Work item
Would you restate the listing word for word, with the images omitted?

Provided material

=== Section Start ===

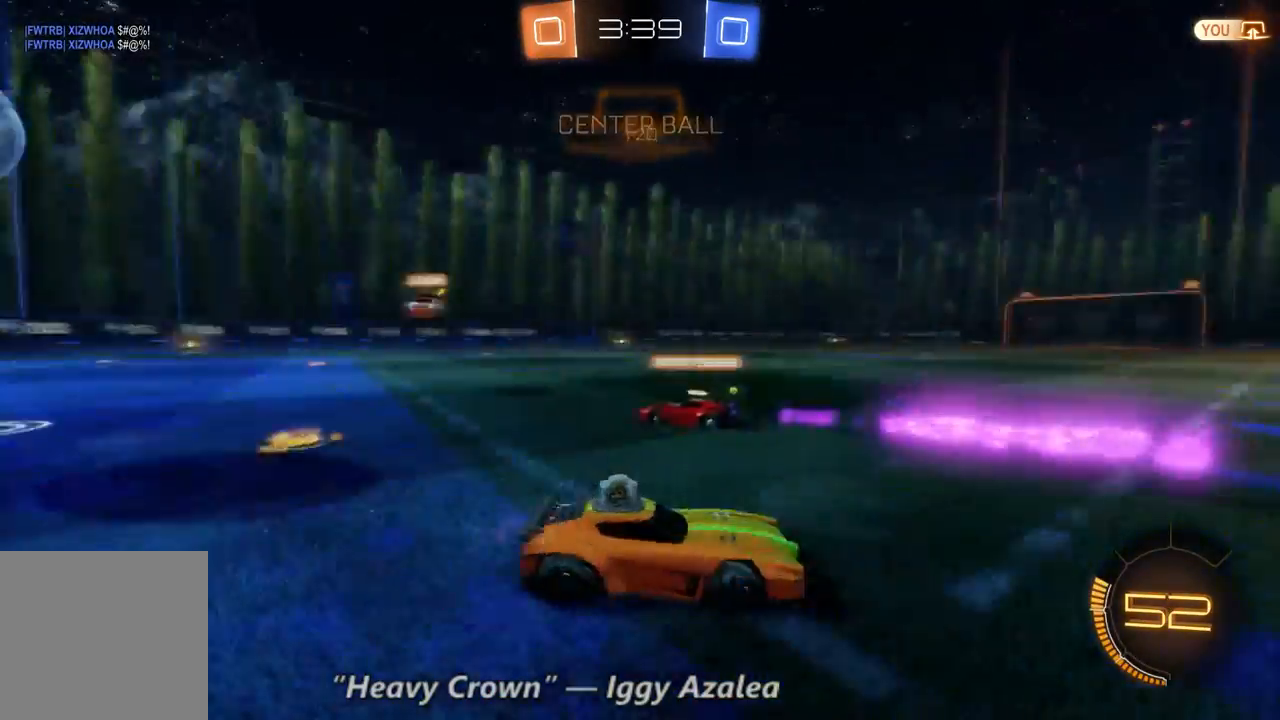
{"dt_ms": 500, "buttons": ["R2"], "left_stick": "left", "right_stick": "center", "events": [[167, "left_stick", "left"]]}
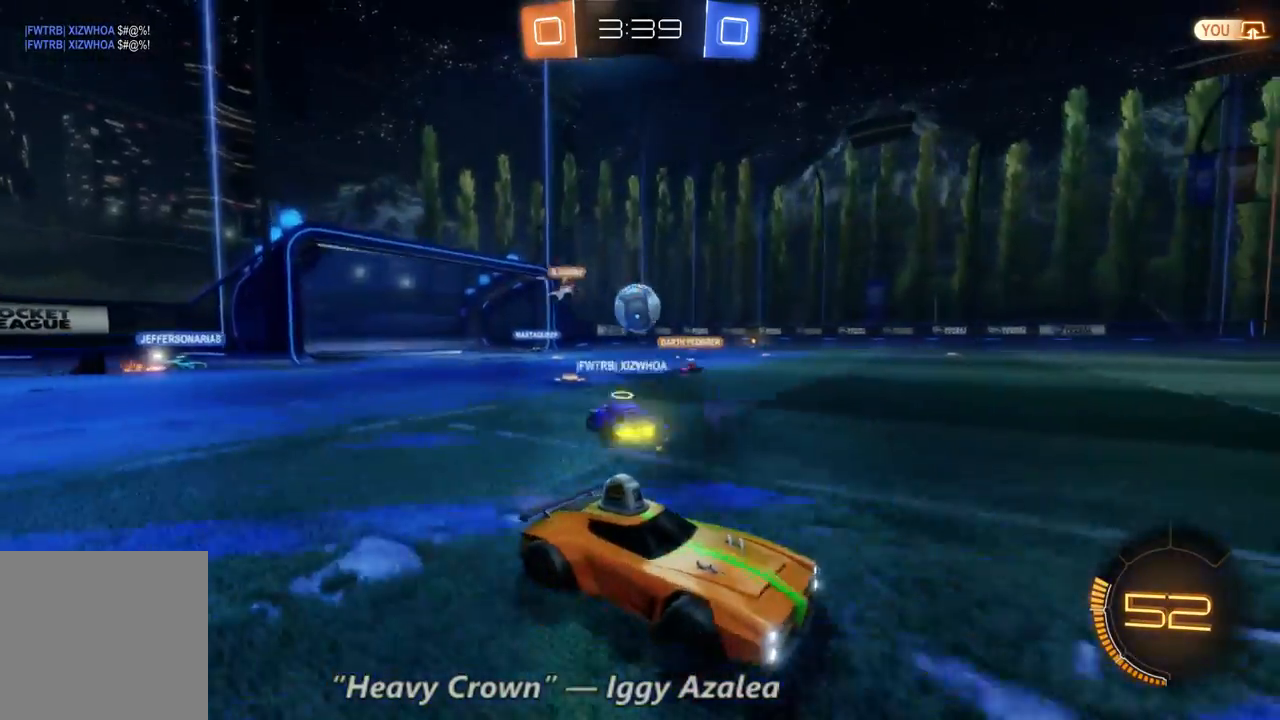
{"dt_ms": 500, "buttons": ["R2"], "left_stick": "left", "right_stick": "center", "events": []}
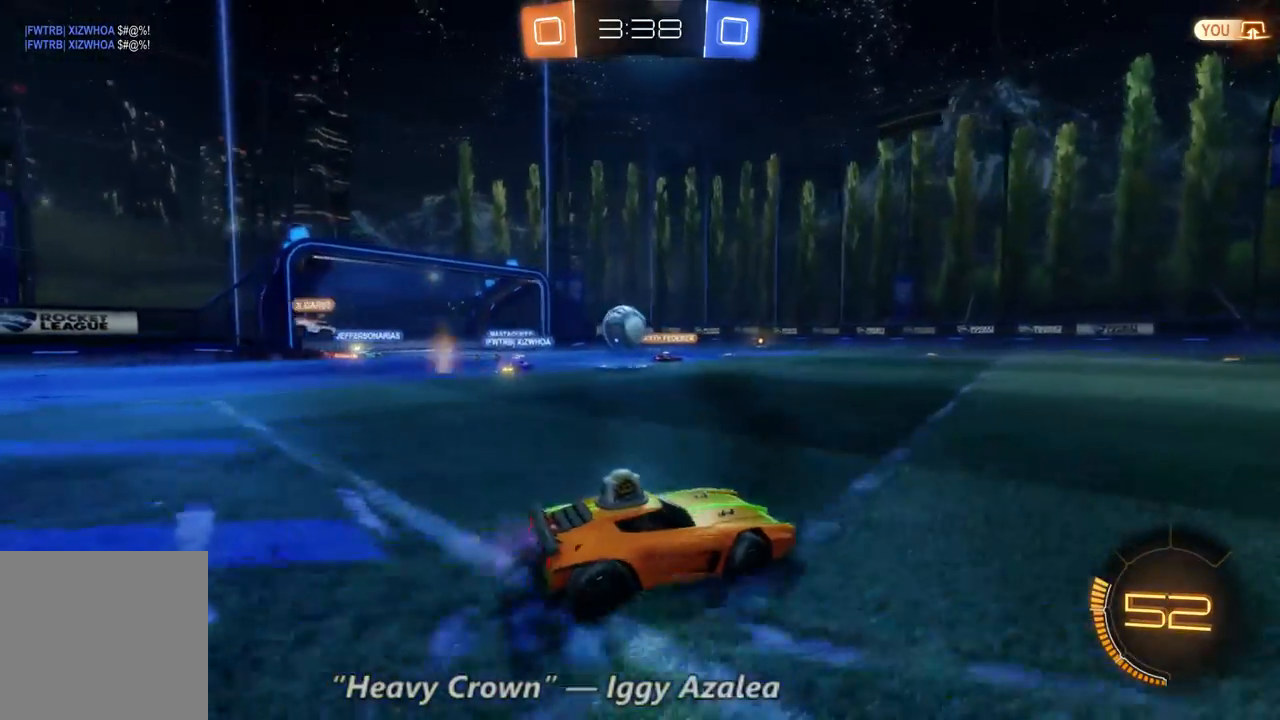
{"dt_ms": 500, "buttons": ["B", "R2"], "left_stick": "center", "right_stick": "center", "events": [[200, "left_stick", "up-left"], [233, "B", "down"], [367, "left_stick", "center"]]}
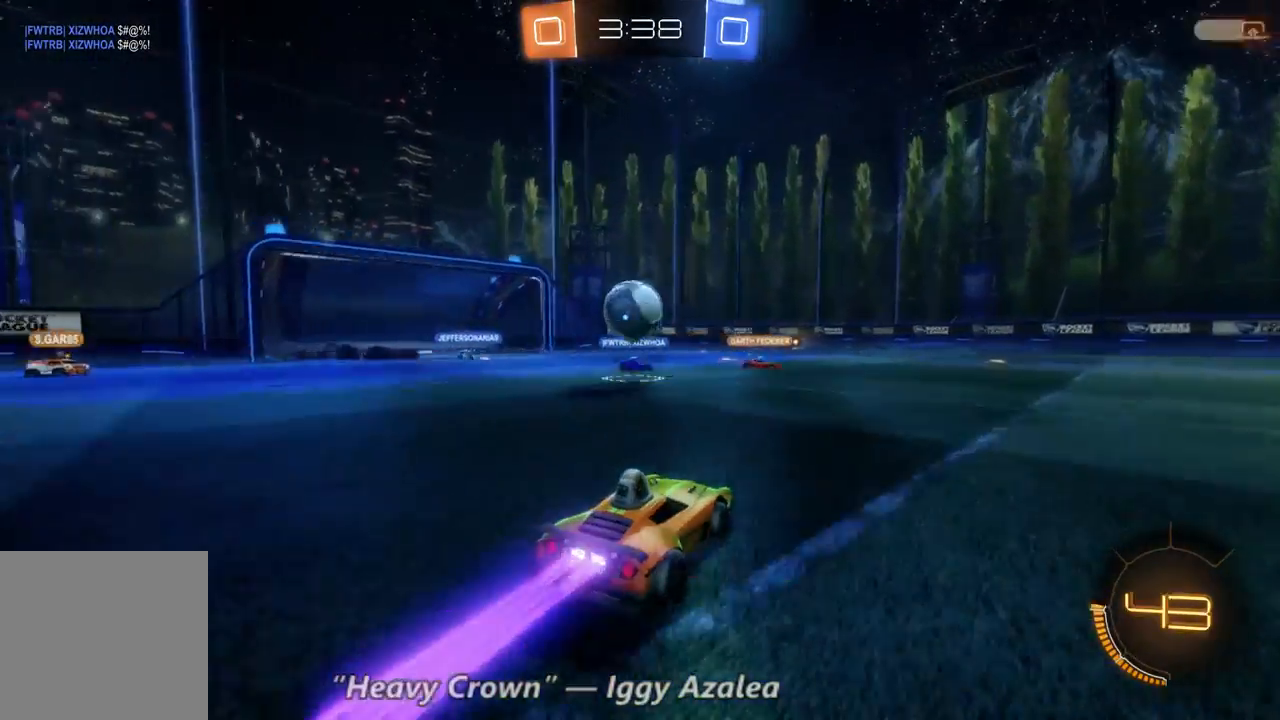
{"dt_ms": 500, "buttons": ["R2"], "left_stick": "up-left", "right_stick": "center", "events": [[233, "B", "up"], [367, "left_stick", "up-left"]]}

=== Section End ===

Result
{"dt_ms": 500, "buttons": ["R2"], "left_stick": "left", "right_stick": "center", "events": [[167, "left_stick", "left"]]}
{"dt_ms": 500, "buttons": ["R2"], "left_stick": "left", "right_stick": "center", "events": []}
{"dt_ms": 500, "buttons": ["B", "R2"], "left_stick": "center", "right_stick": "center", "events": [[200, "left_stick", "up-left"], [233, "B", "down"], [367, "left_stick", "center"]]}
{"dt_ms": 500, "buttons": ["R2"], "left_stick": "up-left", "right_stick": "center", "events": [[233, "B", "up"], [367, "left_stick", "up-left"]]}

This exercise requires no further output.